Vadim Jean’s documentary opens with one of the film’s subjects talking over a telephone line in an interview from prison, before the call is interrupted by the automatic operator voice informing us that there’s only 15 seconds left before the line goes dead. Seconds later the calls abruptly ends. It’s a neat trick illustrating the control that the state has over its prisoner and, by extension, the ability for this case of injustice to be heard by the outside world.

Between them Herman Wallace, Albert Woodfox and Robert King (also known as the Angola Three) have spent nearly a century in solitary confinement in connection with the 1972 murder of prison guard Brent Miller in Angola Prison, Louisiana. We say ‘in connection’ as these were flimsy convictions based on the testimonies of unreliable witnesses, a view shared by the victim’s widow. All three were Black Panthers and according to their supporters this is far from a co-incidence, race is explained as the reason behind the injustice. This is brilliantly explored by tracing the history of the prison (it was built on and named after a slave plantation), covering the legal aspects of the case and showing present day interviews with people from both sides. The film does sometimes seem unsure whether it wants to condemn the convictions on legal or political grounds or the punishment on moral grounds, although this is perhaps unavoidable when there are so many reasons to find the situation that these men are in so objectionable.

The most overwhelming point of the documentary is not made through interviews with lawyers, articulate and admirable though they are, neither is it made by Samuel L Jackson’s narration which is calm and used impressively sparingly; it is the personal outlooks of the people involved that offer the greatest insight. The film obviously has a position, but it also gives voice to the case against the men, weak though it is.
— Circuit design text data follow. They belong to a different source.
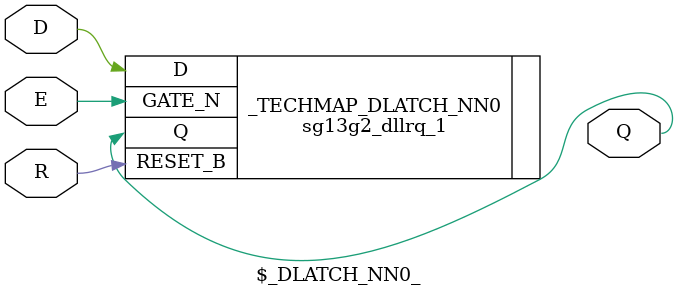
<source format=v>
module \$_DLATCH_P_ (input E, input D, output Q);
  sg13g2_dlhq_1 _TECHMAP_DLATCH_P (
    .D(D),
    .Q(Q),
    .GATE(E)
  );
endmodule

module \$_DLATCH_PN0_ (input E, input R, input D, output Q);
  sg13g2_dlhrq_1 _TECHMAP_DLATCH_PN0 (
    .D(D),
    .Q(Q),
    .GATE(E),
    .RESET_B(R)
  );
endmodule

module \$_DLATCH_N_ (input E, input D, output Q);
  sg13g2_dllrq_1 _TECHMAP_DLATCH_N (
    .D(D),
    .Q(Q),
    .GATE_N(E),
    .RESET_B(1'b1)
  );
endmodule

module \$_DLATCH_NN0_ (input E, input R, input D, output Q);
  sg13g2_dllrq_1 _TECHMAP_DLATCH_NN0 (
    .D(D),
    .Q(Q),
    .GATE_N(E),
    .RESET_B(R)
  );
endmodule

</source>
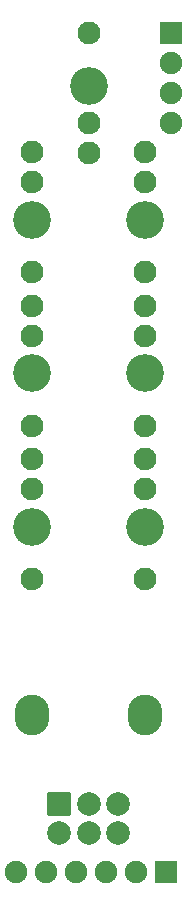
<source format=gbr>
G04 #@! TF.GenerationSoftware,KiCad,Pcbnew,(6.0.0)*
G04 #@! TF.CreationDate,2022-01-28T00:57:34+09:00*
G04 #@! TF.ProjectId,exits board B,65786974-7320-4626-9f61-726420422e6b,2.1*
G04 #@! TF.SameCoordinates,Original*
G04 #@! TF.FileFunction,Soldermask,Top*
G04 #@! TF.FilePolarity,Negative*
%FSLAX46Y46*%
G04 Gerber Fmt 4.6, Leading zero omitted, Abs format (unit mm)*
G04 Created by KiCad (PCBNEW (6.0.0)) date 2022-01-28 00:57:34*
%MOMM*%
%LPD*%
G01*
G04 APERTURE LIST*
G04 Aperture macros list*
%AMRoundRect*
0 Rectangle with rounded corners*
0 $1 Rounding radius*
0 $2 $3 $4 $5 $6 $7 $8 $9 X,Y pos of 4 corners*
0 Add a 4 corners polygon primitive as box body*
4,1,4,$2,$3,$4,$5,$6,$7,$8,$9,$2,$3,0*
0 Add four circle primitives for the rounded corners*
1,1,$1+$1,$2,$3*
1,1,$1+$1,$4,$5*
1,1,$1+$1,$6,$7*
1,1,$1+$1,$8,$9*
0 Add four rect primitives between the rounded corners*
20,1,$1+$1,$2,$3,$4,$5,0*
20,1,$1+$1,$4,$5,$6,$7,0*
20,1,$1+$1,$6,$7,$8,$9,0*
20,1,$1+$1,$8,$9,$2,$3,0*%
G04 Aperture macros list end*
%ADD10C,3.203200*%
%ADD11C,1.930400*%
%ADD12O,2.923200X3.443200*%
%ADD13RoundRect,0.101600X0.900000X0.900000X-0.900000X0.900000X-0.900000X-0.900000X0.900000X-0.900000X0*%
%ADD14C,2.003200*%
%ADD15RoundRect,0.101600X0.850000X-0.850000X0.850000X0.850000X-0.850000X0.850000X-0.850000X-0.850000X0*%
%ADD16O,1.903200X1.903200*%
%ADD17RoundRect,0.101600X0.850000X0.850000X-0.850000X0.850000X-0.850000X-0.850000X0.850000X-0.850000X0*%
G04 APERTURE END LIST*
D10*
X151750000Y-46695000D03*
D11*
X151750000Y-52410000D03*
X151750000Y-49870000D03*
X151750000Y-42250000D03*
D10*
X156500000Y-71055000D03*
D11*
X156500000Y-65340000D03*
X156500000Y-67880000D03*
X156500000Y-75500000D03*
D10*
X156500000Y-58055000D03*
D11*
X156500000Y-52340000D03*
X156500000Y-54880000D03*
X156500000Y-62500000D03*
D10*
X147000000Y-58055000D03*
D11*
X147000000Y-52340000D03*
X147000000Y-54880000D03*
X147000000Y-62500000D03*
D10*
X147000000Y-71055000D03*
D11*
X147000000Y-65340000D03*
X147000000Y-67880000D03*
X147000000Y-75500000D03*
D10*
X147000000Y-84055000D03*
D11*
X147000000Y-78340000D03*
X147000000Y-80880000D03*
X147000000Y-88500000D03*
D10*
X156500000Y-84055000D03*
D11*
X156500000Y-78340000D03*
X156500000Y-80880000D03*
X156500000Y-88500000D03*
D12*
X156500000Y-100000000D03*
X147000000Y-100000000D03*
D13*
X149250000Y-107500000D03*
D14*
X151750000Y-107500000D03*
X154250000Y-107500000D03*
X149250000Y-110000000D03*
X151750000Y-110000000D03*
X154250000Y-110000000D03*
D15*
X158280000Y-113300000D03*
D16*
X155740000Y-113300000D03*
X153200000Y-113300000D03*
X150660000Y-113300000D03*
X148120000Y-113300000D03*
X145580000Y-113300000D03*
D17*
X158750000Y-42250000D03*
D16*
X158750000Y-44790000D03*
X158750000Y-47330000D03*
X158750000Y-49870000D03*
M02*

</source>
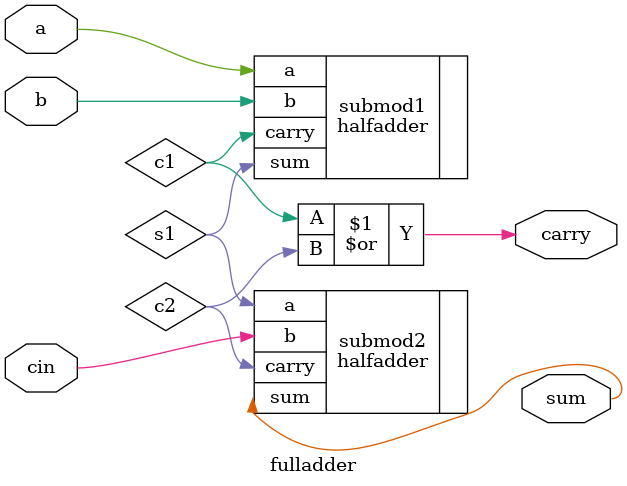
<source format=v>
module fulladder(input a,b,cin,output sum,carry);

wire s1,c1,c2;

halfadder submod1(.a(a),
		  .b(b),
		  .sum(s1),
		  .carry(c1));

halfadder submod2(.a(s1),
		  .b(cin),
		  .sum(sum),
		  .carry(c2));
		  
assign carry = c1 | c2 ;

endmodule

</source>
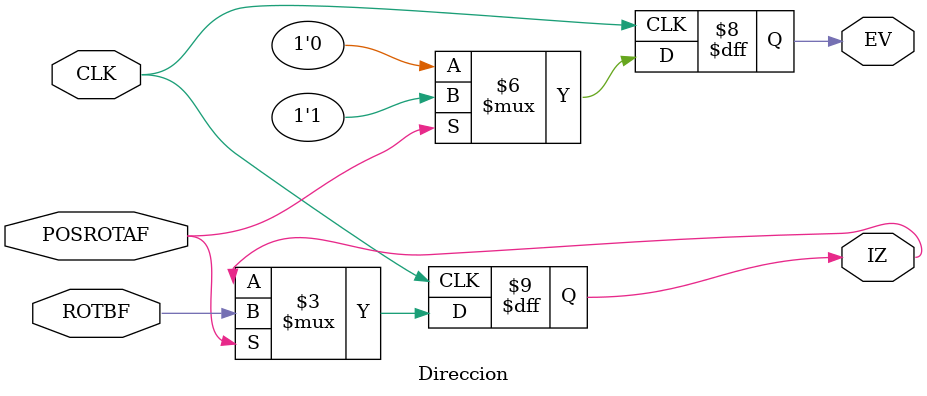
<source format=v>
`timescale 1ns / 1ps
module Direccion(CLK,POSROTAF,ROTBF,EV,IZ);
	input CLK,ROTBF,POSROTAF;
	output reg EV,IZ;
	

	
	always@(posedge CLK)
		begin
			if(POSROTAF)
				begin
					EV=1;
					IZ=ROTBF;
				end
			else
				begin
					EV=0;
					IZ=IZ;
				end
		end
	
endmodule

</source>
Aside from one section where their defence lawyer is disassembling points made by the previous person on screen, those making the case against are left unchallenged. Those defending the decision to keep the Angola Three in jail are really defending the status quo – the witness must have been credible because he was believed at the time and they fail to engage the documentary-makers on anything other than that one point, albeit a point made in different ways by different people. Conversely you have Robert King, freed in 2001, explaining the events with an enormous amount of grace. King is the real hero of the situation, compromising his own principles in order to be useful to the remaining two men. This is a film about how powerful the notion of brotherhood can be, whether it’s the Black Panther movement giving African Americans pride or whether it is instilling hope in those who by rights should have lost all sight of it.

Presented with such material, it would have been easy for Jean to sentimentalise the subjects and emotionally manipulate the viewer, but the documentary reflects the dignity of the three men, only drawing some tears from us when, in the final scene, one of the men explains what he will do upon his release. Jean does justice to a situation which sorely needs it.

In the Land of the Free is released on DVD in the UK on the 28th March.